Textauszug:
%%

Der damalige Bürgermeister Groch hatte sich kurz vor dem 30. April 1945 in Richtung Westen abgesetzt, nicht ohne noch Durchhaltebefehle und die Anweisung zum Bau von Panzersperren hinterlassen zu haben. Danach überließ er die Loitzer ihrem Schicksal. Viele von ihnen flohen aus der Stadt in die umliegenden Dörfer und auf Felder. Zu dem Zeitpunkt stand die Rote Armee bereits südlich der Peene. Im Rathaus war niemand mehr am Telefon zu erreichen. Es war von einem Oberleutnant der Wehrmacht und 15 Marinesoldaten besetzt. Der sowjetische Offizier rief im Pfarrhaus an und erreichte dort den Superintendenten Carl Winter.

%%

Gegebene Daten:
%%

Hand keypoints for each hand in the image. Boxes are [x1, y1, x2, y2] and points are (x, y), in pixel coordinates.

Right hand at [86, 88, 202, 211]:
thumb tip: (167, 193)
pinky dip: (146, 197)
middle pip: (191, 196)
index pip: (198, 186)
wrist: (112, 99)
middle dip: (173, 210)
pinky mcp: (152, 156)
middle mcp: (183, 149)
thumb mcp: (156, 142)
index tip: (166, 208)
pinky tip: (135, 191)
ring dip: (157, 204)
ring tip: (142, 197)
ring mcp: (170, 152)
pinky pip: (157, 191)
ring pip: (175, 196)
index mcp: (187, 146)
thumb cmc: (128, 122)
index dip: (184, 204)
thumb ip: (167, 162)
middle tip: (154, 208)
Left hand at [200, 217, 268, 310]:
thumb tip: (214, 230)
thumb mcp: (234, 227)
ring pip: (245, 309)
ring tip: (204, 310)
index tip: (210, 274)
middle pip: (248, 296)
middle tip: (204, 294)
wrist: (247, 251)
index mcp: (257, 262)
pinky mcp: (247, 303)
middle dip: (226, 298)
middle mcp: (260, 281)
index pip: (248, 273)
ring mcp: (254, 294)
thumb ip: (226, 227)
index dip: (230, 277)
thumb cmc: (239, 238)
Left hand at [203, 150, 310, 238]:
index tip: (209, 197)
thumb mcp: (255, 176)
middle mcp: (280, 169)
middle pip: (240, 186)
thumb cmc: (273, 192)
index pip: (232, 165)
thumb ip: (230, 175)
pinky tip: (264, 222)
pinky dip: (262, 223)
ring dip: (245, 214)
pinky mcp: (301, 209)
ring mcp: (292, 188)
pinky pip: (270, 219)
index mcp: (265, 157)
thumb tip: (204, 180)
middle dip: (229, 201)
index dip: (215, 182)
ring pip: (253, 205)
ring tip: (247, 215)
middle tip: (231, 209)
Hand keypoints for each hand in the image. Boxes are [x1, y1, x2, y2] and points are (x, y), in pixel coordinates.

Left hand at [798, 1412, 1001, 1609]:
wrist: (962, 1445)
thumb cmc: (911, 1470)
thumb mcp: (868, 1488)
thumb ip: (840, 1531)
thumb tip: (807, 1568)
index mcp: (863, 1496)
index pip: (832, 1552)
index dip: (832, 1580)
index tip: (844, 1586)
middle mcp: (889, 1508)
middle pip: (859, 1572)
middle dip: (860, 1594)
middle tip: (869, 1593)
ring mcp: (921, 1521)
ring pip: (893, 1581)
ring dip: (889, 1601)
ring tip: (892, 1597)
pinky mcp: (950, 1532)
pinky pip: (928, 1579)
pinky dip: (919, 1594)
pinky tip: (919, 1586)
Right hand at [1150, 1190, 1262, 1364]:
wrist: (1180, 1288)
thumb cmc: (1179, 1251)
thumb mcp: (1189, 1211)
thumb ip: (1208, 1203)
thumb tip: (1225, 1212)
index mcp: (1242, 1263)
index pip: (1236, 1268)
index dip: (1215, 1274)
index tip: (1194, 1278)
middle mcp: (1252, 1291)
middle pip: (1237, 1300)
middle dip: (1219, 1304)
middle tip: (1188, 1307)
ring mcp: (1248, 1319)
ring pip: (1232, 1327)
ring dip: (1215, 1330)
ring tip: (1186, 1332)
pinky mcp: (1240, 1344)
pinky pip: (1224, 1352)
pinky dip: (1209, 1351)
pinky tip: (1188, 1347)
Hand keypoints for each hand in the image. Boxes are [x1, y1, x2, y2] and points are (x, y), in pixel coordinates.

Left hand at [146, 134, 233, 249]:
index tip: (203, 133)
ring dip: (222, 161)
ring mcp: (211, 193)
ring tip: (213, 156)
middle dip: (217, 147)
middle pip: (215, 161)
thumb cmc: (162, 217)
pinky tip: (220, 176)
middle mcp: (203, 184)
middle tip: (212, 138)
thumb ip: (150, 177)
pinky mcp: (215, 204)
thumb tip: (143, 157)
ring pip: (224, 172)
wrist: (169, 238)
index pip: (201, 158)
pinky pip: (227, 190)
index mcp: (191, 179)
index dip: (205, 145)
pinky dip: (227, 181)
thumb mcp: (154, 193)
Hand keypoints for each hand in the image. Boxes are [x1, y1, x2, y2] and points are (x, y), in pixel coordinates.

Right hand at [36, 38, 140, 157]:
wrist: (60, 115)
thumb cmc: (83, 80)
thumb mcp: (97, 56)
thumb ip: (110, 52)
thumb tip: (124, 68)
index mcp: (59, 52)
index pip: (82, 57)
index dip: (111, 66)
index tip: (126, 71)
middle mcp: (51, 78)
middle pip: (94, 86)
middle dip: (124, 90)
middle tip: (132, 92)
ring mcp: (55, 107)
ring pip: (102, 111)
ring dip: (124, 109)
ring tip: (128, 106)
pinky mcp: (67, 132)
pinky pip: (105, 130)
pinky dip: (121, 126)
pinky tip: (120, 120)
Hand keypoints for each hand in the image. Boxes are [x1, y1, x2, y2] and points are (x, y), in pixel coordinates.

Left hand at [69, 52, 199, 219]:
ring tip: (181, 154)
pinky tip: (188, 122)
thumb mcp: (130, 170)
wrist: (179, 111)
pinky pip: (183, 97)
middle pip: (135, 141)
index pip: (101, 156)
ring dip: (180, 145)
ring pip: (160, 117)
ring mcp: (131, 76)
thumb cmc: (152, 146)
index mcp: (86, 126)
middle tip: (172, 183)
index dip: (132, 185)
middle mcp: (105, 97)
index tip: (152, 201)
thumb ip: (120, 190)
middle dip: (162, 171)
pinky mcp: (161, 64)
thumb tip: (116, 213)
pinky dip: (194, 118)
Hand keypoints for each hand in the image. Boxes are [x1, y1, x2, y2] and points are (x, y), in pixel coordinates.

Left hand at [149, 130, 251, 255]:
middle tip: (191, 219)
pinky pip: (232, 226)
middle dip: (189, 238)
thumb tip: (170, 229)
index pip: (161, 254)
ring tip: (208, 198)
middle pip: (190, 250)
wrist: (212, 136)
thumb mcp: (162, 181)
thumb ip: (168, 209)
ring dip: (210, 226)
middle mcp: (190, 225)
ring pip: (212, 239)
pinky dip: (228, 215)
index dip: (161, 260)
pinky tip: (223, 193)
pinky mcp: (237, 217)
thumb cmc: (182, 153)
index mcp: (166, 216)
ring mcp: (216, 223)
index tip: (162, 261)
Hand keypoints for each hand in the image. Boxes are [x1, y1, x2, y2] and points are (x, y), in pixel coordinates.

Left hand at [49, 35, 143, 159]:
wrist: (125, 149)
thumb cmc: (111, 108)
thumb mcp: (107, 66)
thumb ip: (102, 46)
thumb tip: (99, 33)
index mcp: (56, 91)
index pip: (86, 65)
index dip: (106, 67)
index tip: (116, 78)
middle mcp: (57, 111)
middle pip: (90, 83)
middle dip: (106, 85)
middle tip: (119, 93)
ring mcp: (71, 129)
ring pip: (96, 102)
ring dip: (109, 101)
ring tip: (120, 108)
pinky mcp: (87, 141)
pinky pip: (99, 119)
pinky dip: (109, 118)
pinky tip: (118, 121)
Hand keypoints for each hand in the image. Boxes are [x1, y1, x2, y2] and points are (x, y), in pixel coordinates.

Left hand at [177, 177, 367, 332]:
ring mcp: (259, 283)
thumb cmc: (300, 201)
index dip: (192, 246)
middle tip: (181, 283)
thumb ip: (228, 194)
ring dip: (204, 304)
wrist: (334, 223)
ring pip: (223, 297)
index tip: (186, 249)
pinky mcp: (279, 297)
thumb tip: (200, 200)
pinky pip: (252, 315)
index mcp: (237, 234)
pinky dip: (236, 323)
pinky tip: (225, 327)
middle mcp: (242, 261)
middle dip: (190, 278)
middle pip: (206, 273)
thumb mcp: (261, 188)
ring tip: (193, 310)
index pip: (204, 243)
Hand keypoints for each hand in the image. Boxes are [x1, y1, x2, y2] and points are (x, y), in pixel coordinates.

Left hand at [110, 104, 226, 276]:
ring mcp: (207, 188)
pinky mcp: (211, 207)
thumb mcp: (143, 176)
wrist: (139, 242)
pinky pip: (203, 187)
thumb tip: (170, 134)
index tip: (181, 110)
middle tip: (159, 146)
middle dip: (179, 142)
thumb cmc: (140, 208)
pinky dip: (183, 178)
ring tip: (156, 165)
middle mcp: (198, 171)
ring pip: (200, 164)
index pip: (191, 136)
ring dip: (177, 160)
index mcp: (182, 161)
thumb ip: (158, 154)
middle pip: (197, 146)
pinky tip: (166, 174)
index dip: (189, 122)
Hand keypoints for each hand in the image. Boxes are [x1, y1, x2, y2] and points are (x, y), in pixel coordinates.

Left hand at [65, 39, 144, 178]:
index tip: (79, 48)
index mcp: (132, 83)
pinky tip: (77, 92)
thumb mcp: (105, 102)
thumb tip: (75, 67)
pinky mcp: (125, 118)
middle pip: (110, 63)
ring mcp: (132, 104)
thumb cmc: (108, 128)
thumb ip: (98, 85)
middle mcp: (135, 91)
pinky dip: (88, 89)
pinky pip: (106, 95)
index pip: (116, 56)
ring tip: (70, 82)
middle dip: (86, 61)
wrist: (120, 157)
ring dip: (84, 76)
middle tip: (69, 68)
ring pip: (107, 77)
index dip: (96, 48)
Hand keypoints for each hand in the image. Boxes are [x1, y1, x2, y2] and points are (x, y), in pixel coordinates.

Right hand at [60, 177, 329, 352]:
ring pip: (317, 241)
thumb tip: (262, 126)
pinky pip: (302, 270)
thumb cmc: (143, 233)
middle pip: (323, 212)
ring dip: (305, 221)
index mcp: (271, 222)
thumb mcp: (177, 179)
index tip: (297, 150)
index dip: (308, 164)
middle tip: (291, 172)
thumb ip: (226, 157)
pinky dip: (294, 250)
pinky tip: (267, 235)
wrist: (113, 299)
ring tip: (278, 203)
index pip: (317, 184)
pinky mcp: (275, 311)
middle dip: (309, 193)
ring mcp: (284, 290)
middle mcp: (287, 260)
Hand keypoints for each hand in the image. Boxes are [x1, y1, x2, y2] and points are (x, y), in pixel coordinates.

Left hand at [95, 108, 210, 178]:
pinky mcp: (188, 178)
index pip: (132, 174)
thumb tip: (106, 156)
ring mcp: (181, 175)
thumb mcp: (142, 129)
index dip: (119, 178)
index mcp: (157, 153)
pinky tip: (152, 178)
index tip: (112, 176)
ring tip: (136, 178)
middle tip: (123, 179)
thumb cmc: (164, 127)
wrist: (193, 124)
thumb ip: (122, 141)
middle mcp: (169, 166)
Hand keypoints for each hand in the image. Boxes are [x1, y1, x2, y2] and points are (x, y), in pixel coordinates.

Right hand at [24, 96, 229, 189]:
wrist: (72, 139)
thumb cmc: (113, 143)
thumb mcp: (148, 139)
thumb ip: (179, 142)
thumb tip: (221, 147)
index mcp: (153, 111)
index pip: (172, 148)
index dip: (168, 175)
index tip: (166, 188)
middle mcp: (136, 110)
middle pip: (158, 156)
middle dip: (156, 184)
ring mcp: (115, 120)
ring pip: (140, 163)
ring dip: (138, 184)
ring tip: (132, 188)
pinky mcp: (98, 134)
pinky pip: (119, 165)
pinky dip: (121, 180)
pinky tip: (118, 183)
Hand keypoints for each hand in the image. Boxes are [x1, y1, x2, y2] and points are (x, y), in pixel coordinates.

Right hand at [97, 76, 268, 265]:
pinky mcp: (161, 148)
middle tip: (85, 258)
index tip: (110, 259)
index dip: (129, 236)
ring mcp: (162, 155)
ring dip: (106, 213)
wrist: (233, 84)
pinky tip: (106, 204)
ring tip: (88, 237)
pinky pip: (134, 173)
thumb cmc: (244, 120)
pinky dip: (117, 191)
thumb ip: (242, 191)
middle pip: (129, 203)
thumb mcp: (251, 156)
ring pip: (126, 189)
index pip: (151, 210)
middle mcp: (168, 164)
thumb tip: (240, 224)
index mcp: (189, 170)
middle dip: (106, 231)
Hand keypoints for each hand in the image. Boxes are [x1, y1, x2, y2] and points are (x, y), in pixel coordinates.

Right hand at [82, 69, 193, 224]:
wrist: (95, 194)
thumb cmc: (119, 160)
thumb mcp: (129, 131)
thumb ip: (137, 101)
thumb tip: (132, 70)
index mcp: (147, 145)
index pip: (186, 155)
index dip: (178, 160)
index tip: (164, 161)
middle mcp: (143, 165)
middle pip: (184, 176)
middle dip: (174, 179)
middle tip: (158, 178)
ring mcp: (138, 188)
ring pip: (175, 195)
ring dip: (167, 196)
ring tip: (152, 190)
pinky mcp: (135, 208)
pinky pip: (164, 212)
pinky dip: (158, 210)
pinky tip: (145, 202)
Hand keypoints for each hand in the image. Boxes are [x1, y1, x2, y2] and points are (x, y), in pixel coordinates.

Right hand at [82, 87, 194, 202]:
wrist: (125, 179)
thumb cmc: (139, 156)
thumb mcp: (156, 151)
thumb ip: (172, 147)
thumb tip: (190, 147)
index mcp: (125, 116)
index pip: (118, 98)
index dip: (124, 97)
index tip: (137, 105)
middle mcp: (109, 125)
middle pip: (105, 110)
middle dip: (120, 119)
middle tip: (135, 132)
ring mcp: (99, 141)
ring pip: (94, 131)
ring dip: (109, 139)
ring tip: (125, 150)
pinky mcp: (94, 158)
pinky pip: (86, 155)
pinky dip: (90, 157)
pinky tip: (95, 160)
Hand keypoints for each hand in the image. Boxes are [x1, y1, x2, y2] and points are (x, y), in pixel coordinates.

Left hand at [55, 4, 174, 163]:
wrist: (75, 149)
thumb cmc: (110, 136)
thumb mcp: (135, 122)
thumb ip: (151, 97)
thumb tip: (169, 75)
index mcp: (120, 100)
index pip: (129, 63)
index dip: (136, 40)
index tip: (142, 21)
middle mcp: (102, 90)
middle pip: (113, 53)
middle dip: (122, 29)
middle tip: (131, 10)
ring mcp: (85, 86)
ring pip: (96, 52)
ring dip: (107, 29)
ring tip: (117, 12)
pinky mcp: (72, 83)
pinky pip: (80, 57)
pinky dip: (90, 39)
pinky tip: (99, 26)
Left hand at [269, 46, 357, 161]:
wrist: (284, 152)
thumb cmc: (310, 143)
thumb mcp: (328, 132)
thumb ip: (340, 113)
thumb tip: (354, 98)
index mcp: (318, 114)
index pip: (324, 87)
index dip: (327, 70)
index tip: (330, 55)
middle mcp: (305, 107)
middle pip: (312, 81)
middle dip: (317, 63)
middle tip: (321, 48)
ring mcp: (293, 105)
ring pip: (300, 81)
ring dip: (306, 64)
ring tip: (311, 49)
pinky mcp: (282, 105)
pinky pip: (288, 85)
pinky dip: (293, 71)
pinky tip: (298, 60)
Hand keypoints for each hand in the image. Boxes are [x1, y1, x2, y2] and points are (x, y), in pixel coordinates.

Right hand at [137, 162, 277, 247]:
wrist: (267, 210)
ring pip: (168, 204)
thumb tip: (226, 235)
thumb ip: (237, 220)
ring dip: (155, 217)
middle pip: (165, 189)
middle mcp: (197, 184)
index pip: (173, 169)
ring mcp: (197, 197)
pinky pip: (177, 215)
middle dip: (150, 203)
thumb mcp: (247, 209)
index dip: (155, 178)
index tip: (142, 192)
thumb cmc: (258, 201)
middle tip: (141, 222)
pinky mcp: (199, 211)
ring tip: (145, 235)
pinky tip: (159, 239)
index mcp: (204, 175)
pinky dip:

%%

Aufgabenstellung:
1. Nenne alle einzelnen Personen, die der Textauszug mit Amt, Dienstgrad oder Funktion erwähnt.
2. Von wem war das Rathaus laut Textauszug besetzt?
3. Fasse den Absatz, der mit „Der damalige Bürgermeister Groch“ beginnt, als kurze Stichpunktliste zusammen und behalte dabei die wesentlichen Fakten des Textauszugs bei.
Die Datensätze sind eigenständiges Material und gehören nicht zum Textauszug.

Lösungen:
1.
- Bürgermeister Groch
- ein Oberleutnant der Wehrmacht
- der sowjetische Offizier
- Superintendent Carl Winter

2. Von einem Oberleutnant der Wehrmacht und 15 Marinesoldaten.

3.
- Bürgermeister Groch setzte sich kurz vor dem 30. April 1945 nach Westen ab und hinterließ Durchhaltebefehle sowie die Anweisung, Panzersperren zu bauen.
- Viele Loitzer flohen in die umliegenden Dörfer und auf Felder.
- Die Rote Armee stand bereits südlich der Peene.
- Das Rathaus war telefonisch nicht mehr erreichbar und von einem Oberleutnant der Wehrmacht und 15 Marinesoldaten besetzt.
- Ein sowjetischer Offizier rief im Pfarrhaus an und erreichte Superintendent Carl Winter.